A FINAL NOTE OF CAUTION: It is okay to have fun in the lab and there will be times where you have to wait for gels or PCRs to finish. However, use your time wisely. Don't waste it by discussing the latest movies or last weekends party. Time for experiments is scarce enough and each team will have a very tight schedule. This is not a class where you can just sit around and talk and let others do the work! If you do, it will be reflected in your grade. And I NEVER want to see cell phones (not even for texting) and other electronic devices (iPhones or MP3 players) being used in the lab. I will confiscate them the first time used. I am serious about that (please don't try me).
Final Grade Composition:
- 10% project proposal (due online at OWW by THU of week 3)
- 10% project presentation (THU of week 3 - all teams)
- 30% lab notebook
- 30% individual contribution (quality of ideas presented, preparation for class, bench performance, knowledge acquired, cleanness of workspace, timeliness)
- 10% project summary report (10+ pages, scientific journal style)
- 10% final summary presentation (last day before finals week)

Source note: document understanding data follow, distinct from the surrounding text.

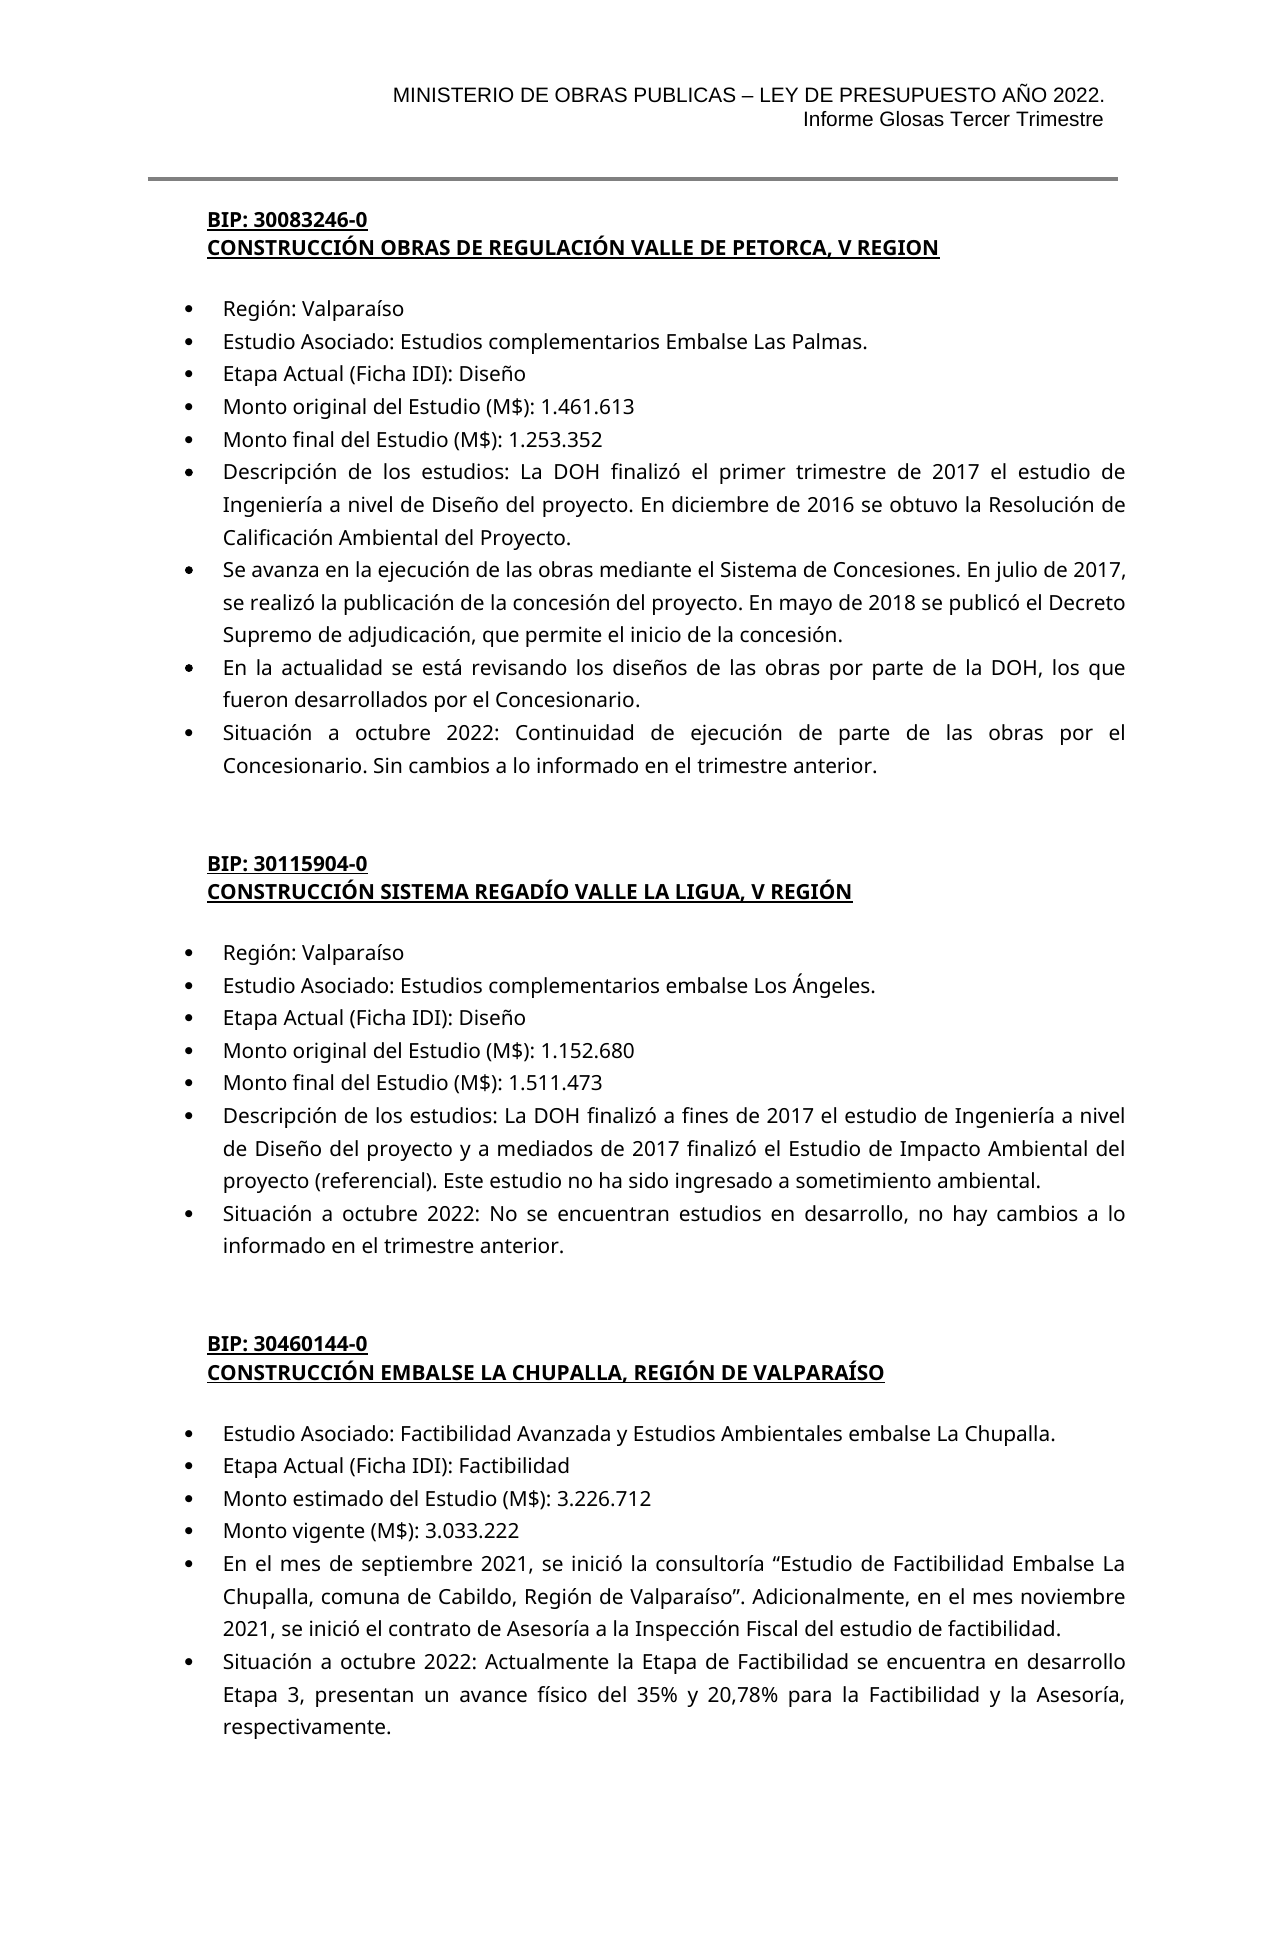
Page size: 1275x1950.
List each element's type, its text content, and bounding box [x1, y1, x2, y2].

list En la actualidad se está revisando los diseños de las obras por parte de la DOH, los que fueron desarrollados por el Concesionario. [185, 653, 1127, 714]
list Monto vigente (M$): 3.033.222 [185, 1517, 1127, 1545]
text CONSTRUCCIÓN OBRAS DE REGULACIÓN VALLE DE PETORCA, V REGION [148, 233, 1127, 262]
list Región: Valparaíso [185, 938, 1127, 967]
list Etapa Actual (Ficha IDI): Diseño [185, 1003, 1127, 1032]
text BIP: 30460144-0 [148, 1329, 1127, 1358]
list Se avanza en la ejecución de las obras mediante el Sistema de Concesiones. En julio de 2017, se realizó la publicación de la concesión del proyecto. En mayo de 2018 se publicó el Decreto Supremo de adjudicación, que permite el inicio de la concesión. [185, 555, 1127, 649]
list Monto final del Estudio (M$): 1.253.352 [185, 425, 1127, 453]
text CONSTRUCCIÓN EMBALSE LA CHUPALLA, REGIÓN DE VALPARAÍSO [148, 1358, 1127, 1386]
list Situación a octubre 2022: Actualmente la Etapa de Factibilidad se encuentra en desarrollo Etapa 3, presentan un avance físico del 35% y 20,78% para la Factibilidad y la Asesoría, respectivamente. [185, 1647, 1127, 1741]
list Monto original del Estudio (M$): 1.152.680 [185, 1036, 1127, 1064]
list Estudio Asociado: Estudios complementarios embalse Los Ángeles. [185, 971, 1127, 999]
list Situación a octubre 2022: No se encuentran estudios en desarrollo, no hay cambios a lo informado en el trimestre anterior. [185, 1199, 1127, 1260]
list Estudio Asociado: Estudios complementarios Embalse Las Palmas. [185, 327, 1127, 355]
list Etapa Actual (Ficha IDI): Factibilidad [185, 1451, 1127, 1480]
list Región: Valparaíso [185, 294, 1127, 323]
list Estudio Asociado: Factibilidad Avanzada y Estudios Ambientales embalse La Chupalla. [185, 1419, 1127, 1447]
text BIP: 30115904-0 [148, 849, 1127, 877]
list Situación a octubre 2022: Continuidad de ejecución de parte de las obras por el Concesionario. Sin cambios a lo informado en el trimestre anterior. [185, 718, 1127, 779]
list Descripción de los estudios: La DOH finalizó a fines de 2017 el estudio de Ingeniería a nivel de Diseño del proyecto y a mediados de 2017 finalizó el Estudio de Impacto Ambiental del proyecto (referencial). Este estudio no ha sido ingresado a sometimiento ambiental. [185, 1101, 1127, 1195]
text CONSTRUCCIÓN SISTEMA REGADÍO VALLE LA LIGUA, V REGIÓN [148, 877, 1127, 906]
list Monto estimado del Estudio (M$): 3.226.712 [185, 1484, 1127, 1512]
list Etapa Actual (Ficha IDI): Diseño [185, 359, 1127, 388]
list En el mes de septiembre 2021, se inició la consultoría “Estudio de Factibilidad Embalse La Chupalla, comuna de Cabildo, Región de Valparaíso”. Adicionalmente, en el mes noviembre 2021, se inició el contrato de Asesoría a la Inspección Fiscal del estudio de factibilidad. [185, 1549, 1127, 1643]
list Monto final del Estudio (M$): 1.511.473 [185, 1068, 1127, 1097]
text BIP: 30083246-0 [148, 205, 1127, 233]
list Monto original del Estudio (M$): 1.461.613 [185, 392, 1127, 421]
list Descripción de los estudios: La DOH finalizó el primer trimestre de 2017 el estudio de Ingeniería a nivel de Diseño del proyecto. En diciembre de 2016 se obtuvo la Resolución de Calificación Ambiental del Proyecto. [185, 457, 1127, 551]
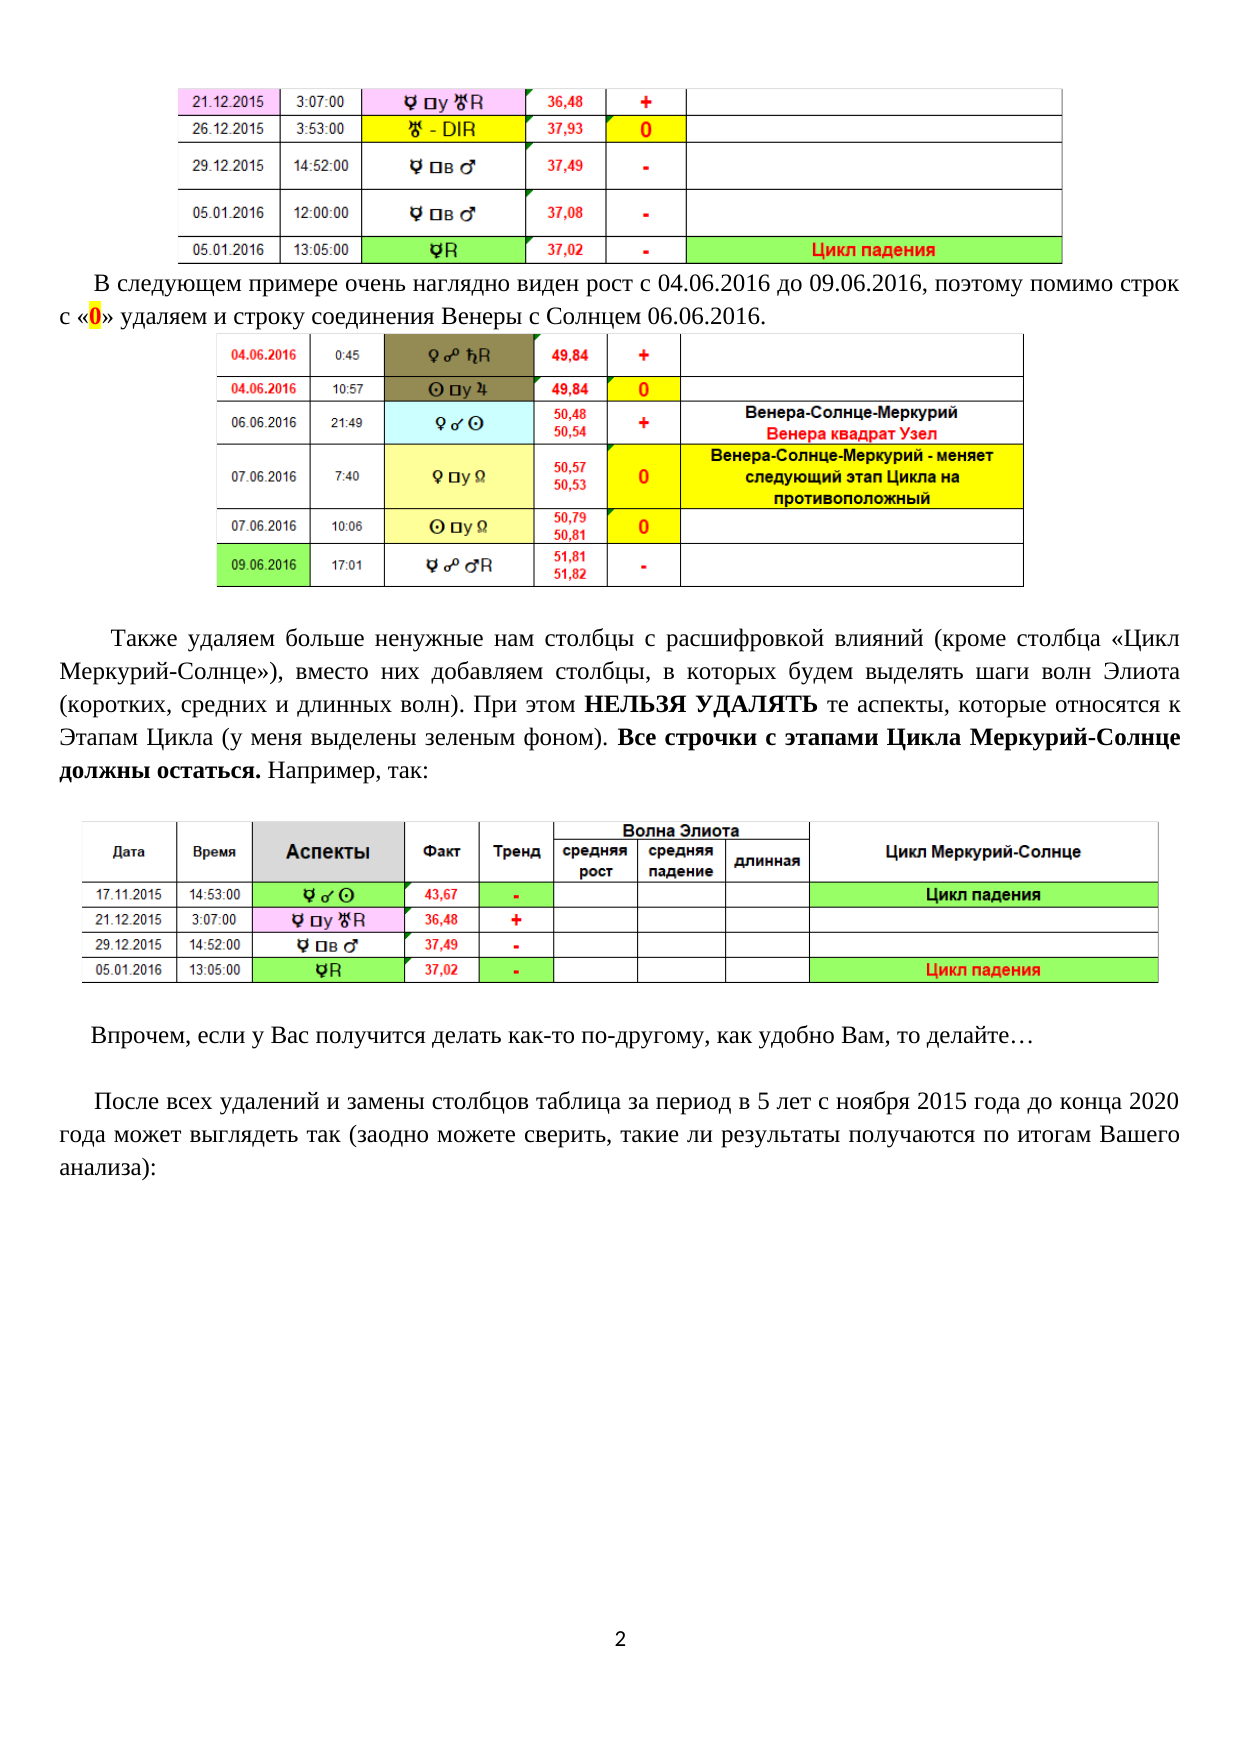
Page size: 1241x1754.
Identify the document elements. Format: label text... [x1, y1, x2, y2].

picture [81, 821, 1159, 983]
picture [216, 333, 1024, 587]
picture [177, 88, 1063, 264]
text Также удаляем больше ненужные нам столбцы с расшифровкой влияний (кроме столбца «Цикл Меркурий-Солнце»), вместо них добавляем столбцы, в которых будем выделять шаги волн Элиота (коротких, средних и длинных волн). При этом НЕЛЬЗЯ УДАЛЯТЬ те аспекты, которые относятся к Этапам Цикла (у меня выделены зеленым фоном). Все строчки с этапами Цикла Меркурий-Солнце должны остаться. Например, так: [59, 623, 1181, 784]
text В следующем примере очень наглядно виден рост с 04.06.2016 до 09.06.2016, поэтому помимо строк с «0» удаляем и строку соединения Венеры с Солнцем 06.06.2016. [59, 268, 1181, 329]
text Впрочем, если у Вас получится делать как-то по-другому, как удобно Вам, то делайте… [59, 1020, 1181, 1048]
text После всех удалений и замены столбцов таблица за период в 5 лет с ноября 2015 года до конца 2020 года может выглядеть так (заодно можете сверить, такие ли результаты получаются по итогам Вашего анализа): [59, 1086, 1181, 1181]
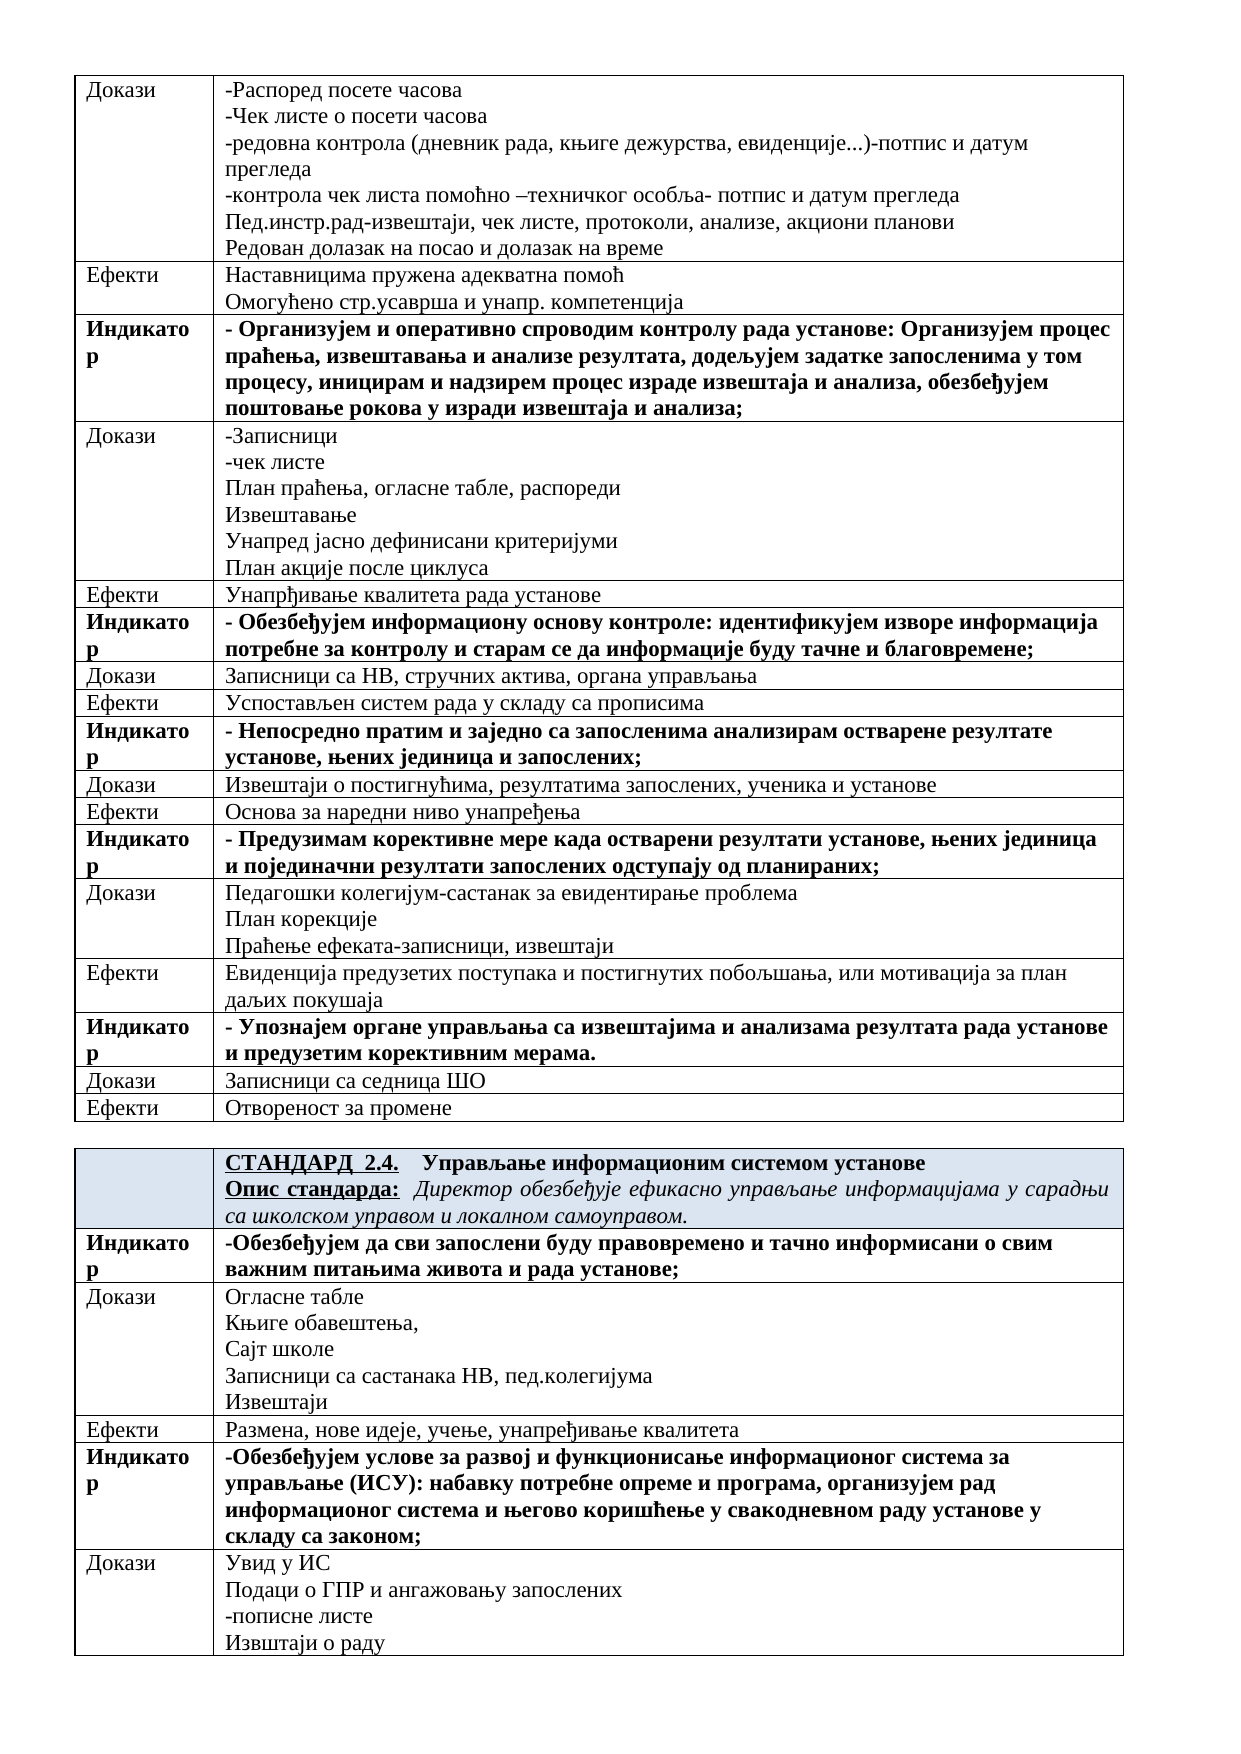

Please be aware that are no make-ups possible in this class!!! If you miss a class, it will affect your individual contribution and your peer assessment. The only chance to make up for a low grade is by giving a superior presentation (really, I expect a perfect one) in our last session before finals. There will be no final exams during final week. But we will have a final review meeting (mandatory) during finals.
Last word of wisdom:
Don't be scared. If you prepare for each session and contribute well to this class, you will have no problems. In this class you will be honored for what you put in and what you learn. If you put in a lot of effort, if you learn a lot, you will receive a good grade. If you don't, then you don't. It is up to you.
Getting Started with OWW
To get started with your online journal, you need to apply for an account at OWW (which is free). Please write down your username and password from your confirmation email. After you obtained your account details, please go to the Project Page and start developing your proposal. There is help available on how to use this WIKI in the left-handed navigation pane and in the top menu bar.
Check out this nice tutorial by Prof. Arking to get started in the lab. I am just in the process of "converting" his material to the needs of our course. You can find that updated material on the Schwekendiek_Lab homepage here at OWW.